National Grid bemüht sich sowohl um Ausrüstung als auch um Kapital im Vorfeld der bevorstehenden regulatorischen Neuausrichtung, aber das Unternehmen ist bei weitem nicht das einzige. ScottishPower-Chef Keith Anderson sagte letzte Woche gegenüber Reportern, dass Projekte wie EGL4 darauf ausgerichtet seien, „Energiesicherheit zu gewährleisten“, während SSE bereits im Dezember über seinen Geschäftsbereich SSEN Transmission Investitionen von mindestens 22 Milliarden Pfund für Netzmodernisierungen ab April 2026 zugesagt hat. National Wealth Fund

Das schleppende Tempo beim Infrastrukturausbau bleibt ein Hemmschuh. National Grid wies in einer Einreichung im März darauf hin, dass Faktoren wie Regulierung, Kundennachfrage, Finanzierung und die Umsetzung durch Dritte die Ergebnisse für EGL4 weiterhin beeinflussen könnten. Das Hauptbauzeitfenster des Projekts ist erst für 2028 vorgesehen, die Fertigstellung wird für 2033 angestrebt, und es bedarf noch der Genehmigung der Planung.

Ein weiterer Streitpunkt: Wer zahlt die Rechnung?
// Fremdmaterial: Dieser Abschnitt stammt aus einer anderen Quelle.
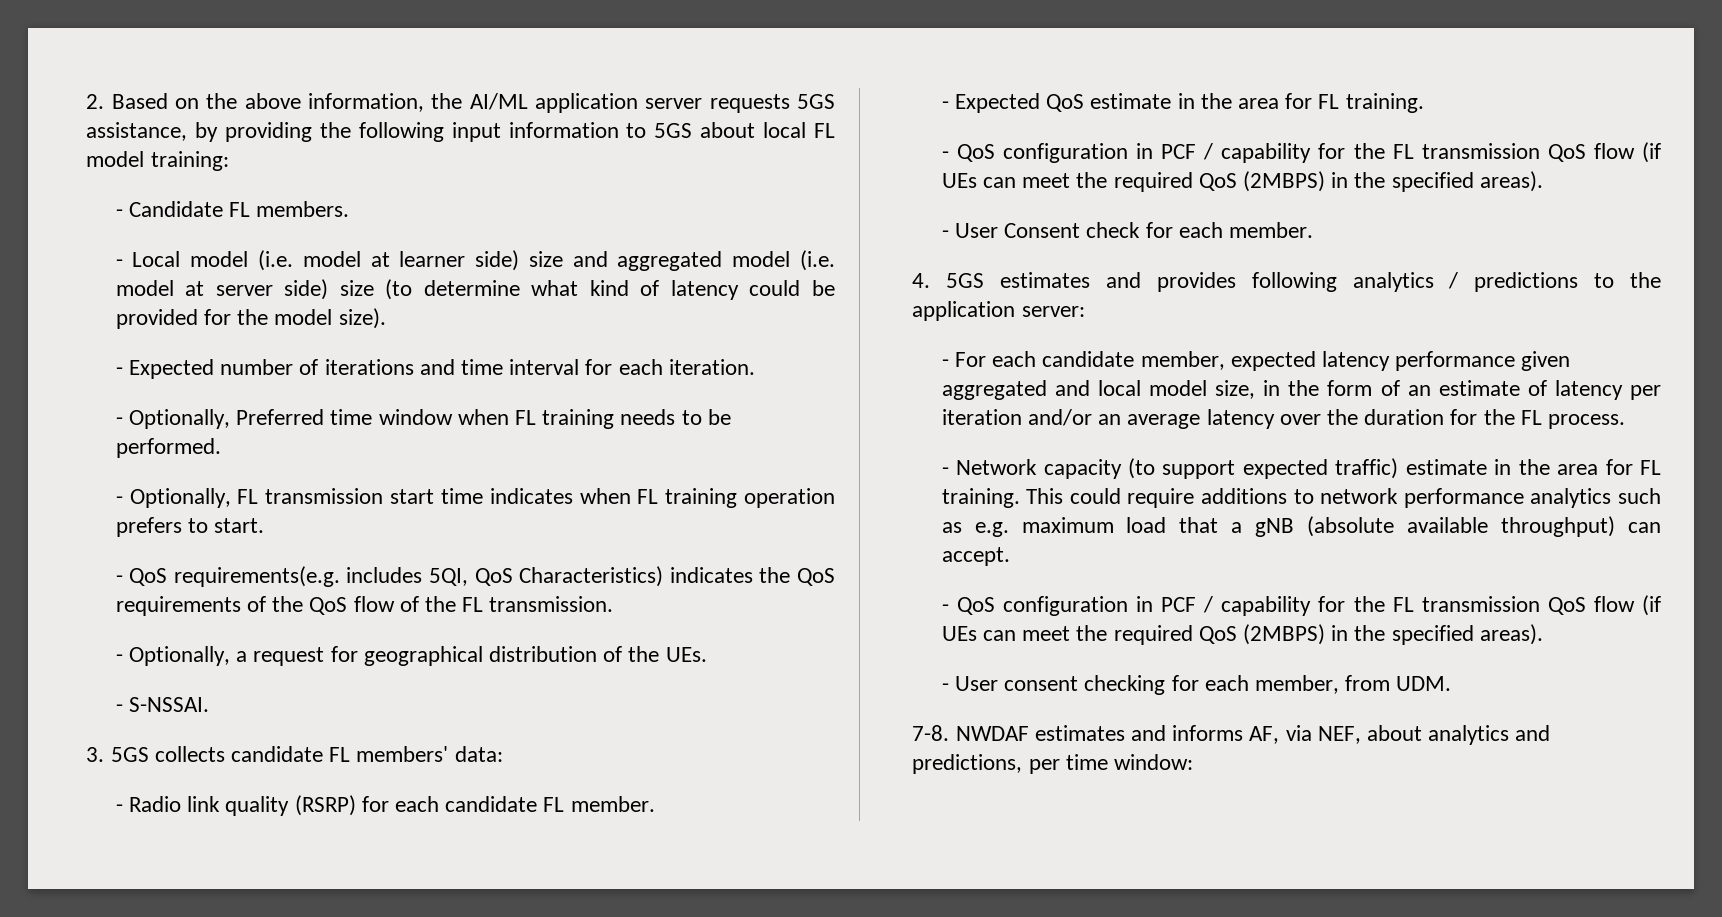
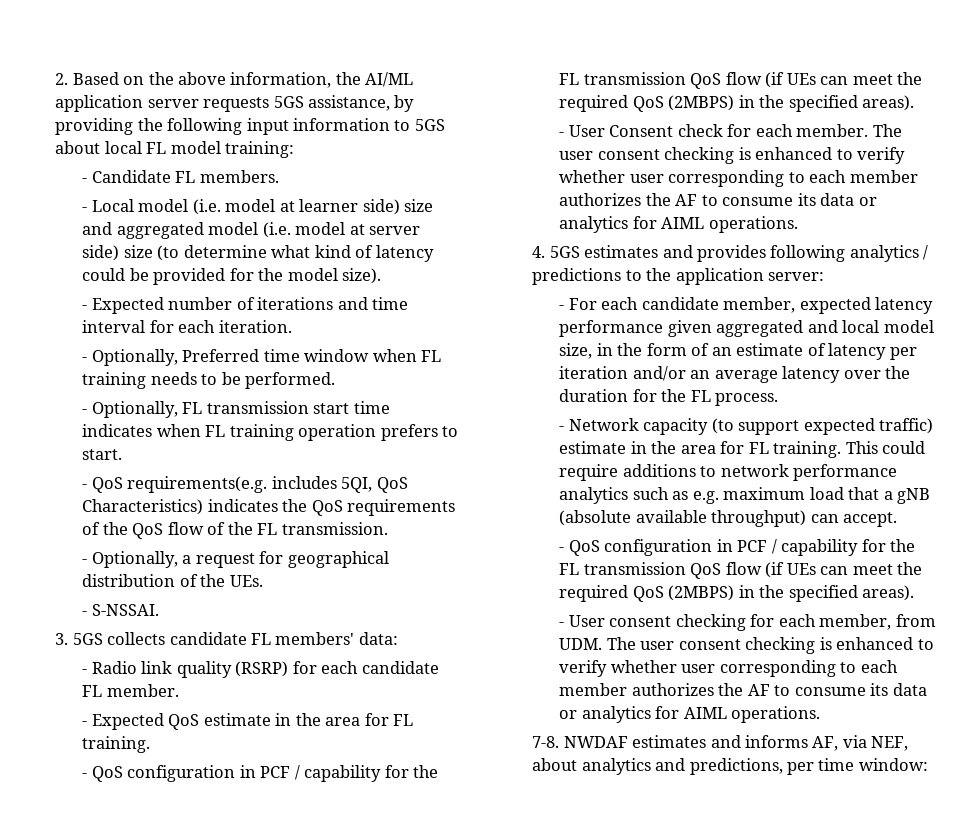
(1313, 230) none -> [872,124,902,137] [559,147,906,164] [559,170,918,187] [559,193,877,206] [559,216,798,233] The user consent checking is enhanced to verify whether user corresponding to each member authorizes the AF to consume its data or analytics for AIML operations.
(1452, 683) none -> [606,637,934,654] [559,660,898,677] [559,683,927,696] [559,706,821,723] The user consent checking is enhanced to verify whether user corresponding to each member authorizes the AF to consume its data or analytics for AIML operations.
Ofgem prognostizierte im Dezember, dass eine Überholung des Netzes im Wert von 28 Milliarden Pfund über fünf Jahre die Kosten für einen durchschnittlichen Haushalt bis 2031 um etwa 108 Pfund erhöhen könnte. Die Regulierungsbehörde argumentierte jedoch, dass breitere Effizienzgewinne den Nettoanstieg auf unter 3 Pfund pro Monat begrenzen könnten.